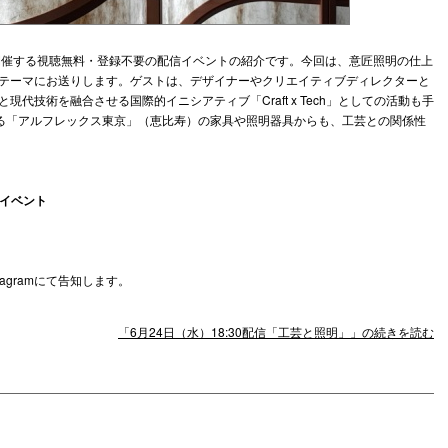
gramで開催する視聴無料・登録不要の配信イベントの紹介です。今回は、意匠照明の仕上
テーマにお送りします。ゲストは、デザイナーやクリエイティブディレクターと
代技術を融合させる国際的イニシアティブ「Craft x Tech」としての活動も手
である「アルフレックス東京」（恵比寿）の家具や照明器具からも、工芸との関係性
インイベント
nstagramにて告知します。
「6月24日（水）18:30配信「工芸と照明」」の続きを読む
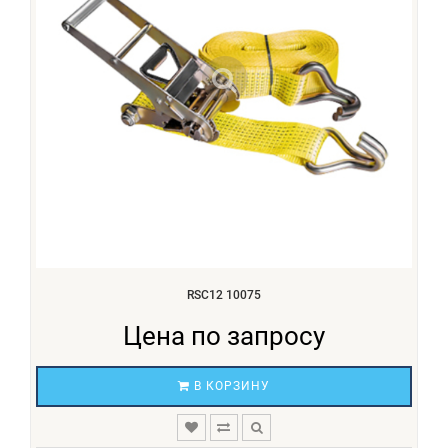
RSC12 10075
Цена по запросу
В КОРЗИНУ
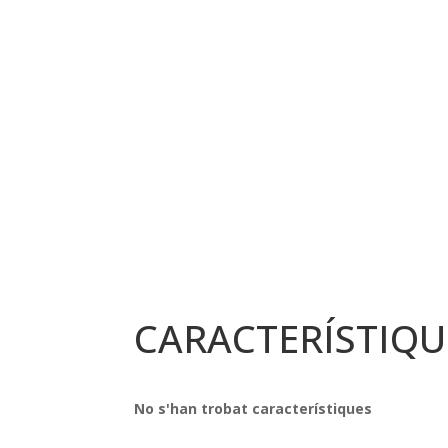
CARACTERÍSTIQU
No s'han trobat característiques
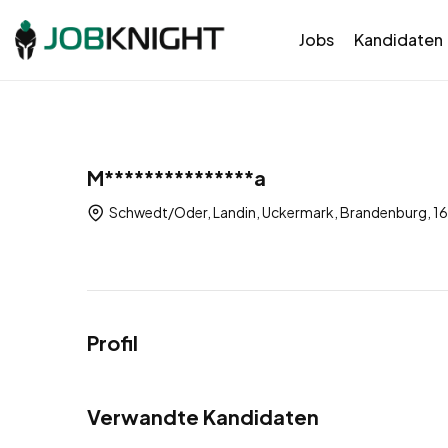
Jobs
Kandidaten
M***************a
Schwedt/Oder, Landin, Uckermark, Brandenburg, 1
Profil
Verwandte Kandidaten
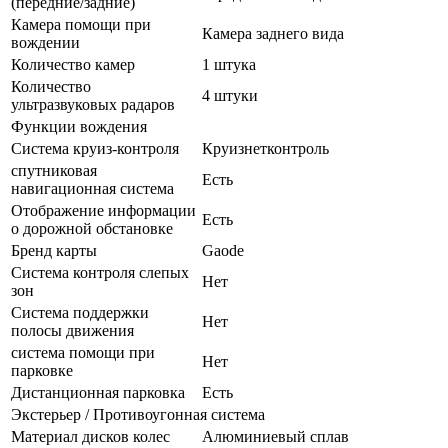
(передние/задние)
Камера помощи при
Камера заднего вида
вождении
Количество камер
1 штука
Количество
4 штуки
ультразвуковых радаров
Функции вождения
Система круиз-контроля
Круизнетконтроль
спутниковая
Есть
навигационная система
Отображение информации
Есть
о дорожной обстановке
Бренд карты
Gaode
Система контроля слепых
Нет
зон
Система поддержки
Нет
полосы движения
система помощи при
Нет
парковке
Дистанционная парковка
Есть
Экстерьер / Противоугонная система
Материал дисков колес
Алюминиевый сплав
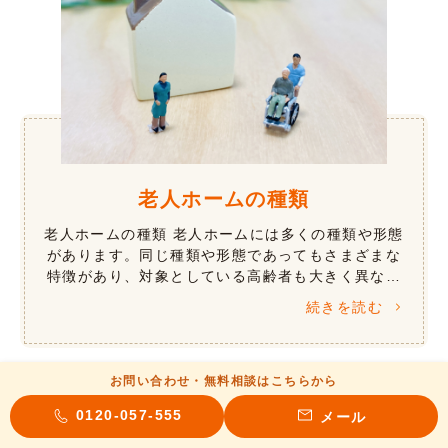
老人ホームの種類
老人ホームの種類 老人ホームには多くの種類や形態
があります。同じ種類や形態であってもさまざまな
特徴があり、対象としている高齢者も大きく異なり
ます。 提供されるサービスは、介護などの生活支援
続きを読む
や心理療法などの認知症ケア、リハ […]
お問い合わせ・無料相談はこちらから
0120-057-555
メール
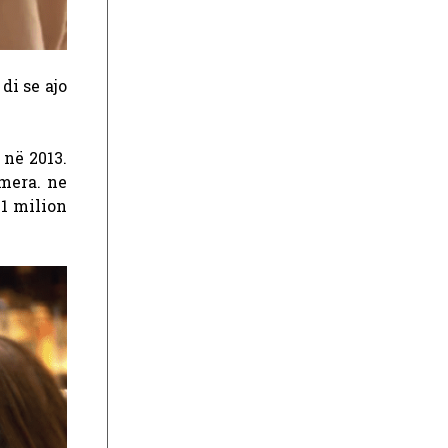
 di se ajo
 në 2013.
mera. ne
 1 milion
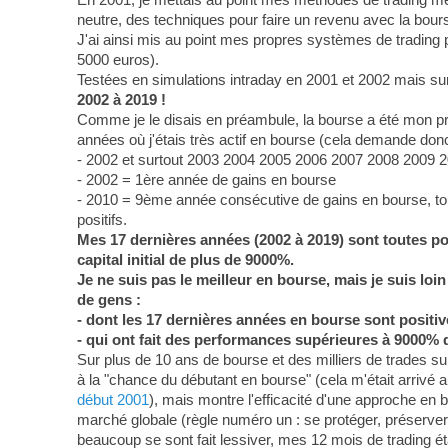
neutre, des techniques pour faire un revenu avec la bour
J'ai ainsi mis au point mes propres systèmes de trading
5000 euros).
Testées en simulations intraday en 2001 et 2002 mais sur
2002 à 2019 !
Comme je le disais en préambule, la bourse a été mon p
années où j'étais très actif en bourse (cela demande donc 
- 2002 et surtout 2003 2004 2005 2006 2007 2008 2009 2
- 2002 = 1ère année de gains en bourse
- 2010 = 9ème année consécutive de gains en bourse, tout 
positifs.
Mes 17 dernières années (2002 à 2019) sont toutes posi
capital initial de plus de 9000%.
Je ne suis pas le meilleur en bourse, mais je suis lo
de gens :
- dont les 17 dernières années en bourse sont positiv
- qui ont fait des performances supérieures à 9000% 
Sur plus de 10 ans de bourse et des milliers de trades sur 
à la "chance du débutant en bourse" (cela m'était arrivé au
début 2001
), mais montre l'efficacité d'une approche en b
marché globale (règle numéro un : se protéger, préserver 
beaucoup se sont fait lessiver, mes 12 mois de trading éta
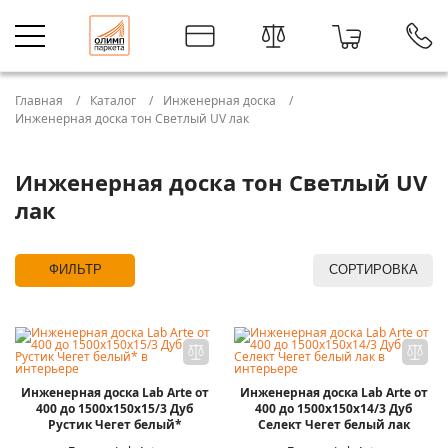
Главная
Каталог
Инженерная доска
Инженерная доска тон Светлый UV лак
Инженерная доска тон Светлый UV
лак
ФИЛЬТР
СОРТИРОВКА
Инженерная доска Lab Arte от
Инженерная доска Lab Arte от
400 до 1500х150х15/3 Дуб
400 до 1500х150х14/3 Дуб
Рустик Чегет белый*
Селект Чегет белый лак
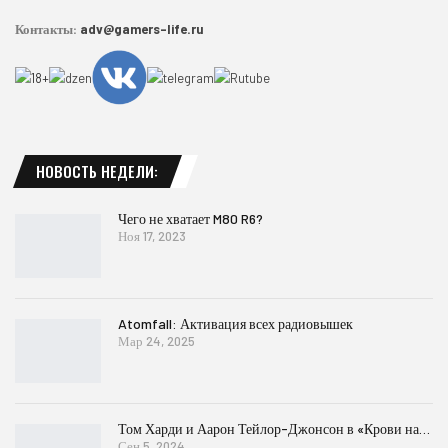
Контакты:
adv@gamers-life.ru
НОВОСТЬ НЕДЕЛИ:
Чего не хватает M80 R6?
Ноя 17, 2023
Atomfall: Активация всех радиовышек
Мар 24, 2025
Том Харди и Аарон Тейлор-Джонсон в «Крови на…
Сен 5, 2024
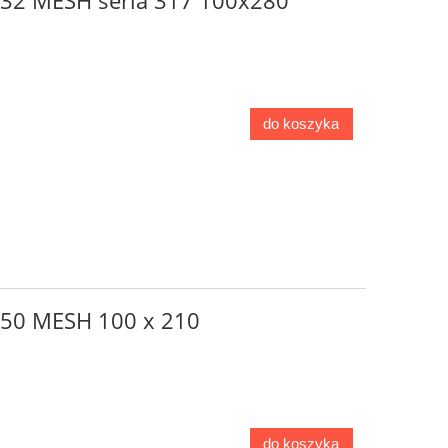
o 32 MESH seria 317 100x280
do koszyka
o 50 MESH 100 x 210
do koszyka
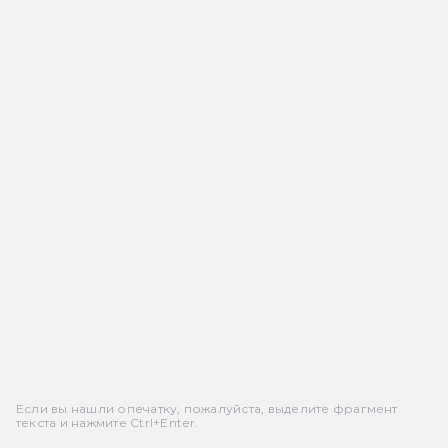
Если вы нашли опечатку, пожалуйста, выделите фрагмент
текста и нажмите Ctrl+Enter.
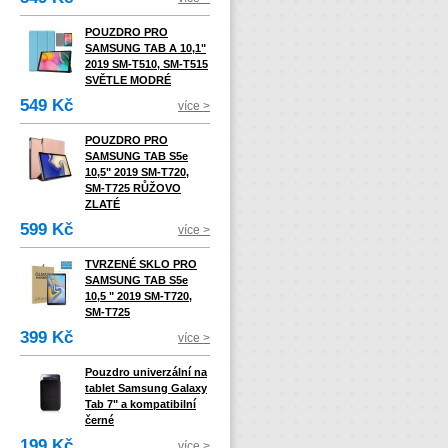
POUZDRO PRO
SAMSUNG TAB A 10,1"
2019 SM-T510, SM-T515
SVĚTLE MODRÉ
549 Kč
více >
POUZDRO PRO
SAMSUNG TAB S5e
10,5" 2019 SM-T720,
SM-T725 RŮŽOVO
ZLATÉ
599 Kč
více >
TVRZENÉ SKLO PRO
SAMSUNG TAB S5e
10,5 " 2019 SM-T720,
SM-T725
399 Kč
více >
Pouzdro univerzální na
tablet Samsung Galaxy
Tab 7" a kompatibilní
černé
199 Kč
více >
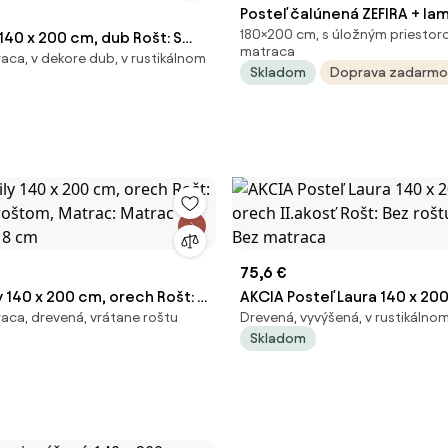
Posteľ čalúnená ZEFIRA + la
180×200 cm, s úložným priestor
140 x 200 cm, dub Rošt: S
+ matrac EMI
matraca
aca, v dekore dub, v rustikálnom
oštom, Matrac: Matrac
Skladom
Doprava zadarmo
8 cm
75,6 €
y 140 x 200 cm, orech Rošt: S
AKCIA Posteľ Laura 140 x 20
aca, drevená, vrátane roštu
Drevená, vyvýšená, v rustikálnom
oštom, Matrac: Matrac
II.akosť Rošt: Bez roštu, Mat
Skladom
8 cm
matraca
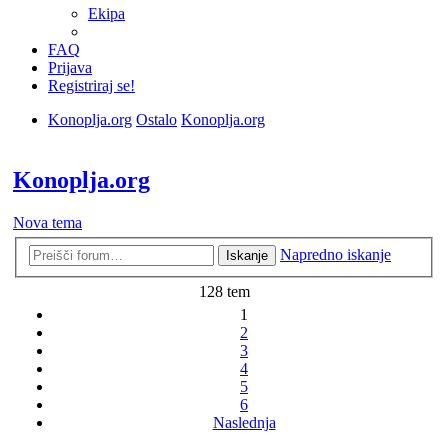
Ekipa
FAQ
Prijava
Registriraj se!
Konoplja.org
Ostalo
Konoplja.org
Iskanje
Konoplja.org
Nova tema
Napredno iskanje
Iskanje
128 tem
1
2
3
4
5
6
Naslednja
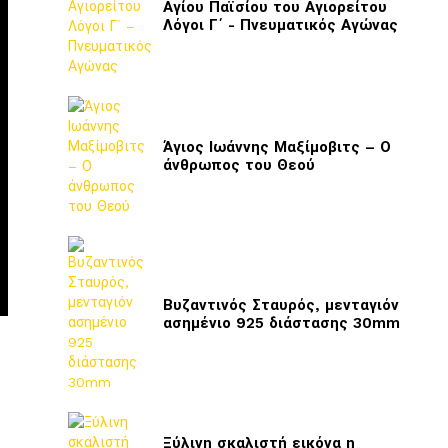
Αγίου Παϊσίου του Αγιορείτου
Λόγοι Γ΄ - Πνευματικός Αγώνας
Άγιος Ιωάννης Μαξίμοβιτς – Ο
άνθρωπος του Θεού
Βυζαντινός Σταυρός, μενταγιόν
ασημένιο 925 διάστασης 30mm
Ξύλινη σκαλιστή εικόνα η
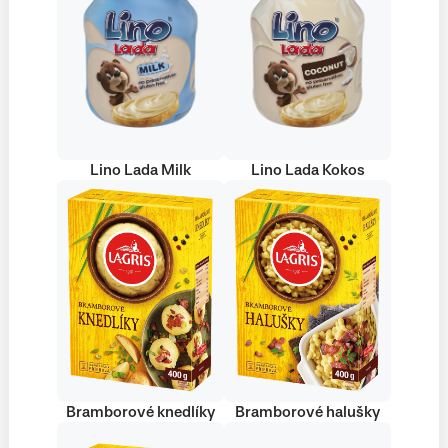
Lino Lada Milk
Lino Lada Kokos
Bramborové knedlíky
Bramborové halušky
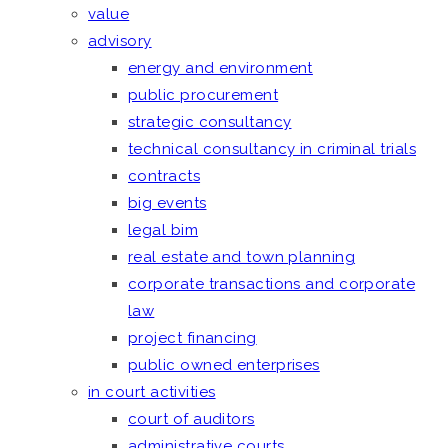
value
advisory
energy and environment
public procurement
strategic consultancy
technical consultancy in criminal trials
contracts
big events
legal bim
real estate and town planning
corporate transactions and corporate
law
project financing
public owned enterprises
in court activities
court of auditors
administrative courts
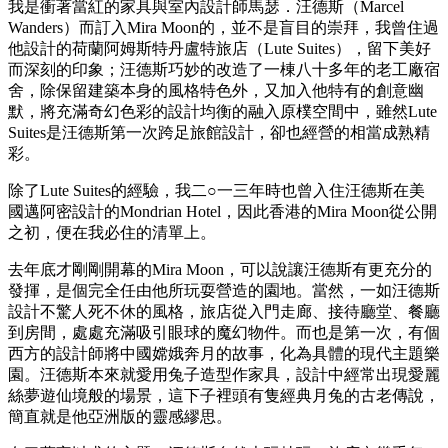
我是衝著當紅的家具與室內設計師馬瑟．汪德斯（Marcel
Wanders）而訂入Mira Moon的，並不是盲目的崇拜，我曾住過
他設計的荷蘭阿姆斯特丹盧特旅店（Lute Suites），留下美好
而深刻的印象；汪德斯巧妙的改造了一棟八十多年的老工廠宿
舍，除保留建築本身的風格特色外，又加入他特有的創意幽
默，將充滿奇幻色彩的設計均衡的融入原樸空間中，雖然Lute
Suites是汪德斯第一次跨足旅館設計，卻也經營的相當成熟精
彩。
除了Lute Suites的經驗，我二○一三年時也曾入住汪德斯在美
國邁阿密設計的Mondrian Hotel，因此香港的Mira Moon從公開
之初，便在我必住的清單上。
去年底才剛剛開幕的Mira Moon，可以說讓汪德斯有更充分的
發揮，是個完全任由他所玩耍營造的園地。當然，一如汪德斯
設計不驚人死不休的風格，旅店從入門走廊、接待廳堂、餐廳
到房間，處處充滿吸引眼球的魔幻物件。而也是第一次，有個
西方的設計師將中國嫦娥奔月的故事，化為具體的現代主題樂
園。汪德斯本來就愛用兔子造型作家具，設計中經常出現愛麗
絲夢遊仙境般的場景，這下子裡頭有隻經典月兔的古老傳說，
簡直就是他亞洲版的靈感繆思。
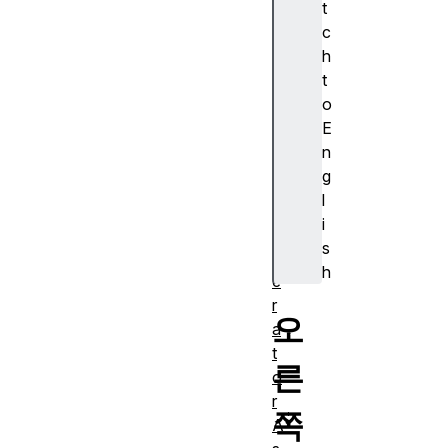
t
ti
c
o
h
n
t
A
o
s
E
y
n
n
g
c
l
G
i
e
s
n
h
e
r
오
a
t
른
o
r
쪽
A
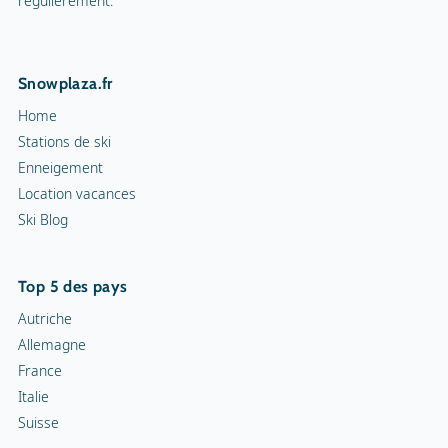
régulièrement.
Nom de la mascotte
Snowli
Cour de squash
Snowplaza.fr
Sentiers de randonnée
6 km
Home
Cortèges aux flambeaux
Stations de ski
Enneigement
Patinoire intérieure
Location vacances
Ski Blog
Patinoire
Curling
Top 5 des pays
Snowrafting
Autriche
Allemagne
Traîneau à chiens
France
Italie
Motoneiges
Suisse
Piste de luge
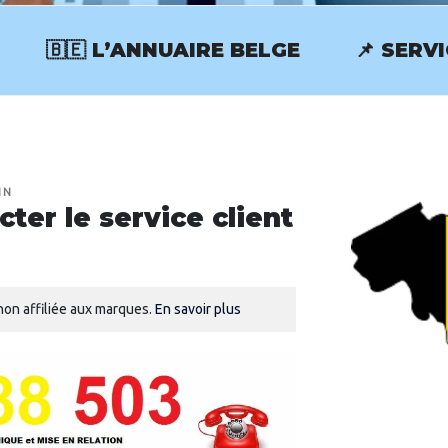
🇧🇪 L’ANNUAIRE BELGE
📌 SERV
RVICECLIENT.BE
IN
er le service client
on affiliée aux marques.
En savoir plus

Task instructions
Please identify each line in the records that contains the word "consultancy" and copy those lines in full.

Result
strategic consultancy
technical consultancy in criminal trials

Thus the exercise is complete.